Corretora morta havia denunciado ameaças em e-mail: “Tenho medo pela minha vida”
No documento, Daiane descreve ofensas atribuídas a Maicon Douglas de Oliveira, filho do síndico Cleber Rosa de Oliveira

Foto: Reprodução
A corretora de imóveis Daiane Alves Souza, de 43 anos, encontrada morta em Caldas Novas, no sul de Goiás, havia relatado às autoridades que temia por sua segurança. Antes de desaparecer, ela enviou um e-mail ao 2º Juizado Especial Cível e Criminal de Caldas Novas, no qual afirmava ter “medo pela própria vida”. No documento, Daiane descreve ofensas atribuídas a Maicon Douglas de Oliveira, filho do síndico Cleber Rosa de Oliveira. Ambos são investigados pela morte da corretora.
Daiane desapareceu no dia 17 de dezembro de 2025. Segundo informações, ela foi vista pela última vez no prédio onde morava com a família, localizado no centro da cidade. Na ocasião, a corretora teria ido até o subsolo do edifício para tentar restabelecer a energia elétrica, já que o apartamento estava sem luz.

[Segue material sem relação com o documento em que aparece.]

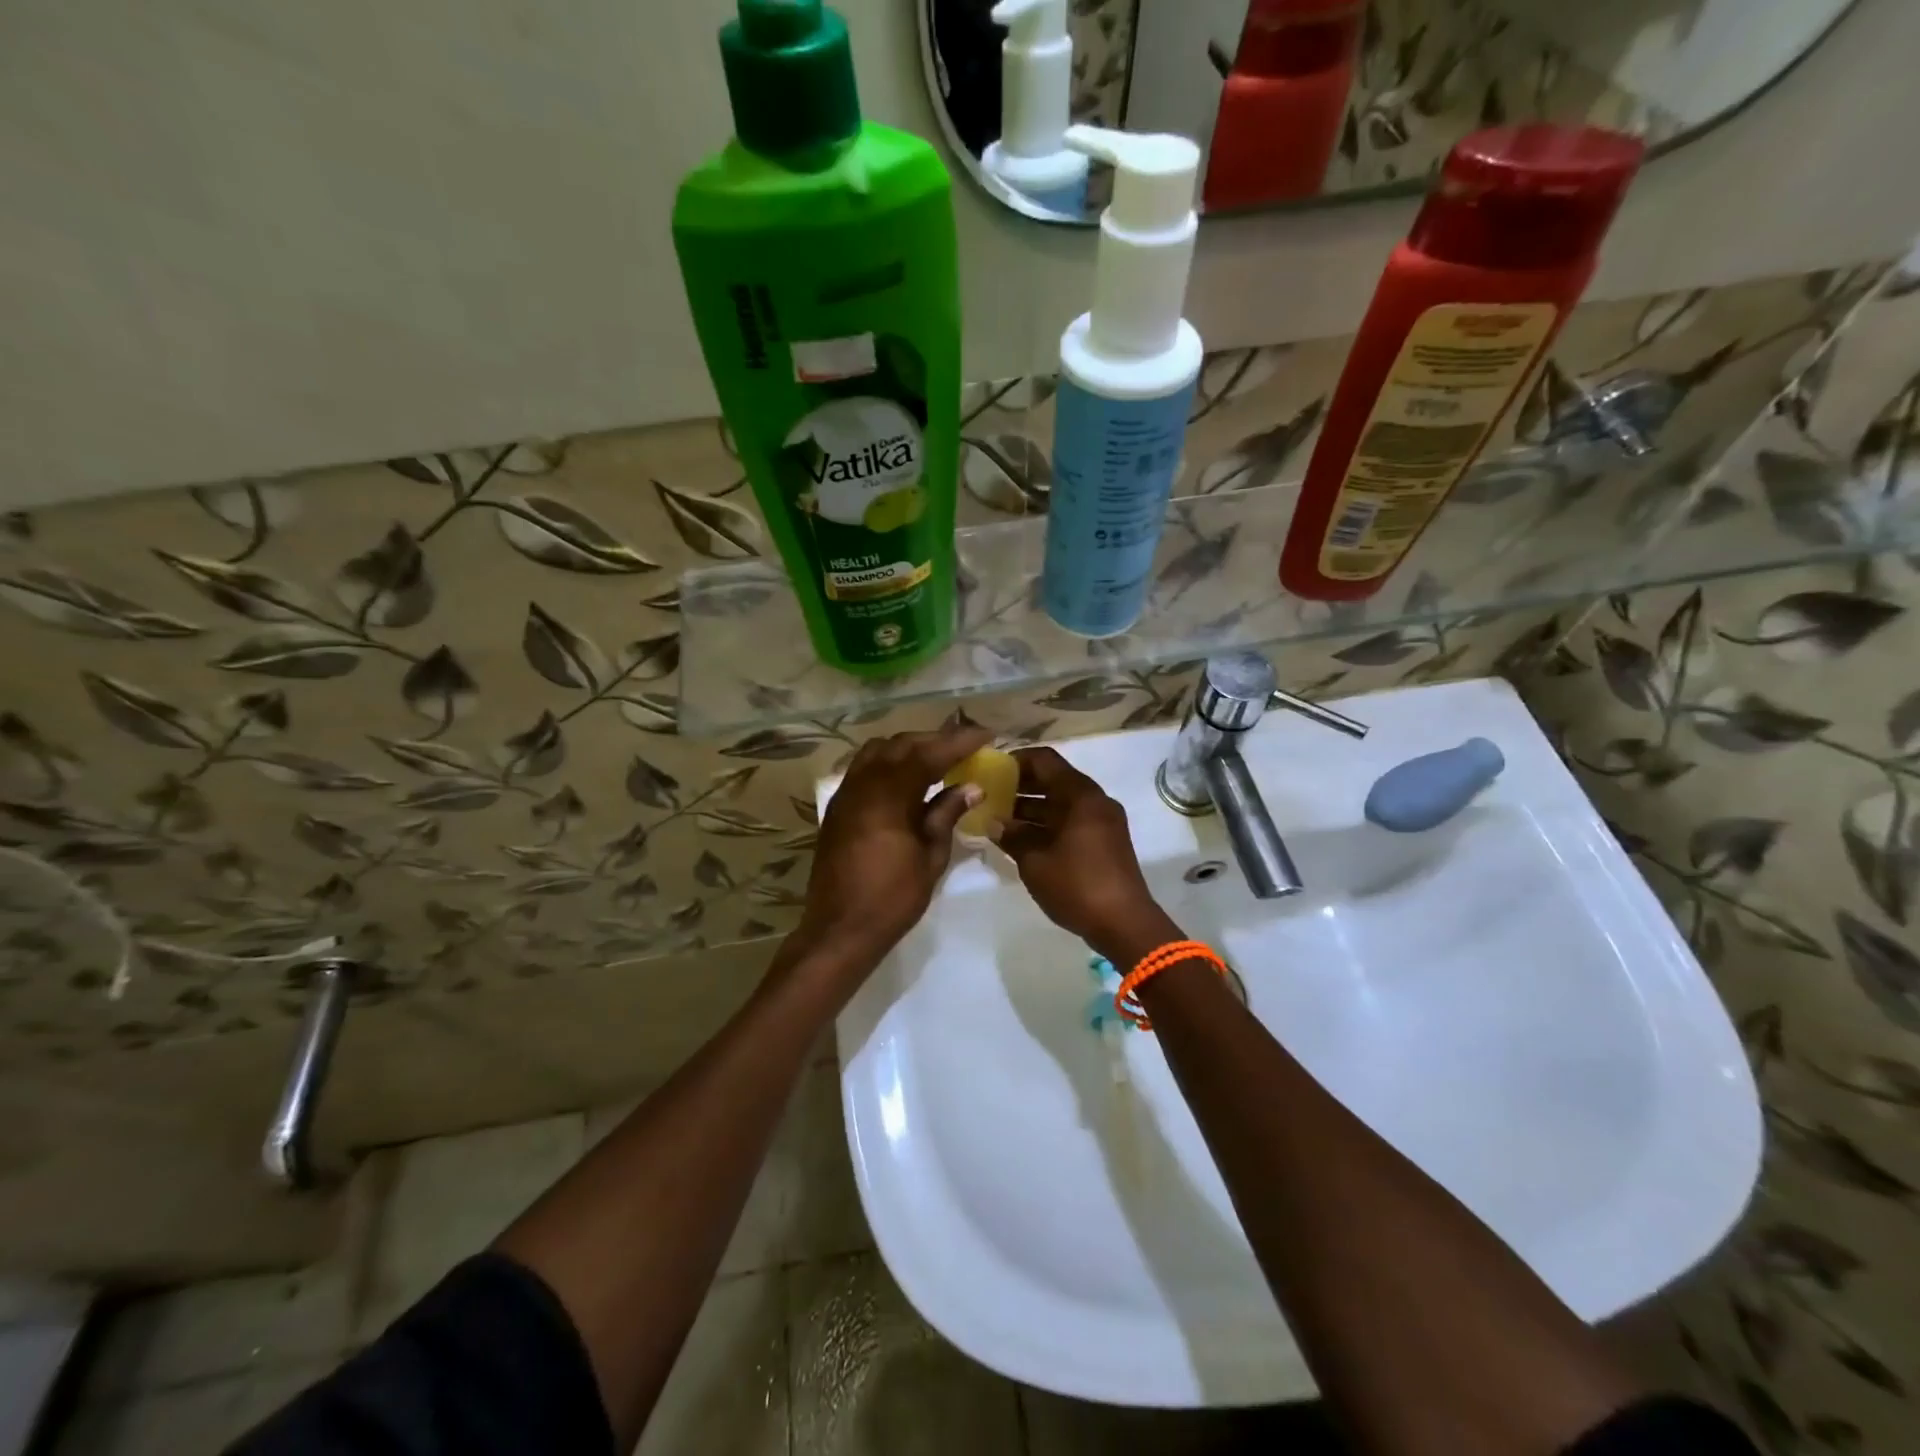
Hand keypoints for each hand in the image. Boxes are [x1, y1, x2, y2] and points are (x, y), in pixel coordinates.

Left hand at [794, 725, 991, 968]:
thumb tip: (972, 787)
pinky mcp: (838, 807)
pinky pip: (864, 768)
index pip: (928, 754)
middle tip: (965, 744)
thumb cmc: (892, 898)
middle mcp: (863, 785)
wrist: (840, 929)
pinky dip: (889, 762)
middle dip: (935, 740)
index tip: (986, 735)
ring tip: (937, 757)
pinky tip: (907, 777)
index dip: (959, 742)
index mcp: (888, 796)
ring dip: (909, 747)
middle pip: (901, 745)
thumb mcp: (930, 857)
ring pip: (878, 751)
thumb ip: (947, 815)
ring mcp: (846, 794)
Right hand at [994, 747, 1167, 960]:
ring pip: (1062, 803)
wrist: (1124, 924)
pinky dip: (1048, 824)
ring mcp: (1103, 821)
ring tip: (1000, 821)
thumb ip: (1012, 836)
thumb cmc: (1077, 885)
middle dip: (1021, 787)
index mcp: (1080, 795)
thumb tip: (995, 823)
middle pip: (1053, 780)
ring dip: (1032, 809)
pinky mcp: (1105, 842)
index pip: (1044, 760)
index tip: (991, 772)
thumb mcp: (1035, 861)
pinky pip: (1071, 821)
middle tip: (990, 797)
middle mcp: (1094, 800)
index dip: (1016, 761)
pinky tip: (1023, 840)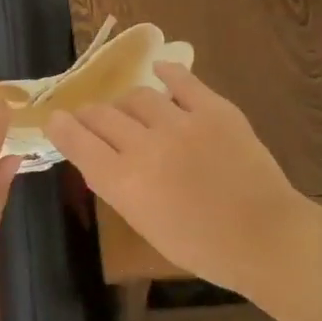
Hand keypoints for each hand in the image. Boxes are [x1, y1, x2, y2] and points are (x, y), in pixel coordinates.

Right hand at [45, 63, 310, 297]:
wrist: (265, 238)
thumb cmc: (201, 247)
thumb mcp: (144, 224)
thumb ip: (118, 187)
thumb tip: (100, 158)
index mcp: (123, 182)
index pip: (77, 140)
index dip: (60, 127)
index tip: (55, 121)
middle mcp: (145, 146)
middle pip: (101, 114)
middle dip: (89, 115)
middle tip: (91, 118)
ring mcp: (181, 123)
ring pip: (136, 95)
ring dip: (127, 104)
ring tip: (132, 111)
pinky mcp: (214, 109)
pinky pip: (181, 80)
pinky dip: (166, 74)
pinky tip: (159, 73)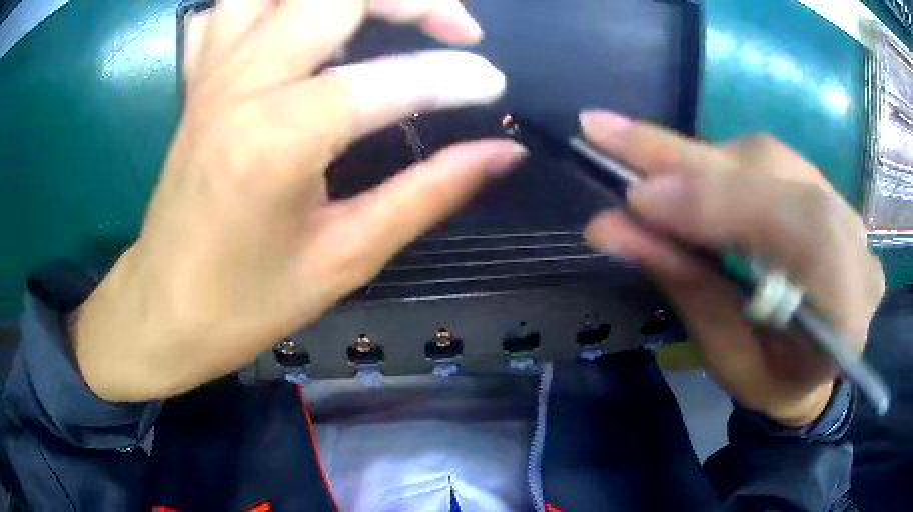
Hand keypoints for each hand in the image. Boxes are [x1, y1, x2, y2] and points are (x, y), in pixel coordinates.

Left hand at [73, 0, 525, 402]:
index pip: (388, 79)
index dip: (454, 78)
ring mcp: (212, 74)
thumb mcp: (345, 259)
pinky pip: (231, 8)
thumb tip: (503, 154)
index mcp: (276, 139)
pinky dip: (274, 3)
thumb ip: (429, 193)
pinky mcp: (198, 80)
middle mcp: (240, 84)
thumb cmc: (246, 305)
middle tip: (455, 30)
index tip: (494, 86)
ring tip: (381, 13)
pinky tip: (300, 21)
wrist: (164, 311)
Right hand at [581, 111, 884, 426]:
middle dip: (689, 162)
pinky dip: (715, 161)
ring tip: (631, 149)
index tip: (640, 200)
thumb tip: (610, 227)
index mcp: (846, 312)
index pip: (802, 230)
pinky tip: (675, 164)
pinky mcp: (825, 190)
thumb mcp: (726, 356)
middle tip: (605, 135)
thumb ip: (686, 285)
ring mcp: (845, 210)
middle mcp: (856, 246)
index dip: (723, 202)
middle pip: (778, 178)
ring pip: (768, 159)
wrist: (812, 371)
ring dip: (695, 157)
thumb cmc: (771, 380)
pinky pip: (768, 161)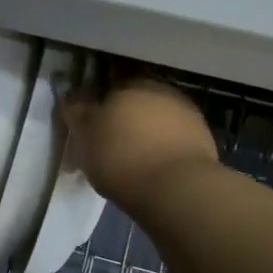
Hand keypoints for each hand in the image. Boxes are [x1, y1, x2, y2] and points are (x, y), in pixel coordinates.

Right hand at [63, 76, 217, 207]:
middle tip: (107, 146)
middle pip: (133, 102)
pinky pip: (172, 139)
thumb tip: (70, 92)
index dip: (95, 107)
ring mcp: (185, 113)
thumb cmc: (120, 157)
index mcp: (128, 84)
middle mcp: (160, 90)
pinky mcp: (202, 138)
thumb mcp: (84, 135)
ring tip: (129, 161)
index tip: (88, 128)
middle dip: (121, 119)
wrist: (176, 187)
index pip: (106, 87)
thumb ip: (76, 111)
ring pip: (154, 120)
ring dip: (142, 134)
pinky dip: (160, 149)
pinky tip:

Um documento ao qual o portal g1 teve acesso revela que Daiane encaminhou um e-mail a endereços institucionais do juizado. Na mensagem, ela relata que Maicon, com o apoio do pai, teria causado danos materiais e morais, além de afirmar que vinha sendo alvo de ataques de cunho misógino.
No texto enviado à Justiça, a corretora fez um pedido formal de proteção. “Por isso, na medida cautelar, peço o pedido de afastamento e divulgação de qualquer forma do meu nome. Tenho medo e receio de minha própria vida”, escreveu.
De acordo com o e-mail, Maicon também atuava como corretor de imóveis, e o conflito teria começado porque ele queria ser o único responsável pelas locações no prédio, o que motivaria as ofensas contra Daiane.
O documento ainda aponta que Maicon Douglas teria entrado em contato com a vítima por meio do Instagram, enviando mensagens ofensivas, com termos humilhantes e depreciativos. As abordagens teriam causado forte impacto emocional em Daiane. Segundo o relato, o comportamento foi marcado por ataques diretos, violência psicológica e misoginia.
As mensagens também continham comentários preconceituosos. “As mensagens continham insinuações sobre a situação financeira da reclamante, além de comentários preconceituosos sobre sua idade, caracterizando um claro caso de etarismo, se referindo à reclamante de forma desrespeitosa, chegando ao ponto de chamá-la de ‘feto inútil’”, diz um trecho do documento.
Ainda conforme o material, foi solicitado à Justiça o deferimento de tutela provisória de urgência, considerando o desgaste emocional sofrido pela corretora, além de possíveis crimes contra a honra e a dignidade. O pedido também incluía indenização por danos morais.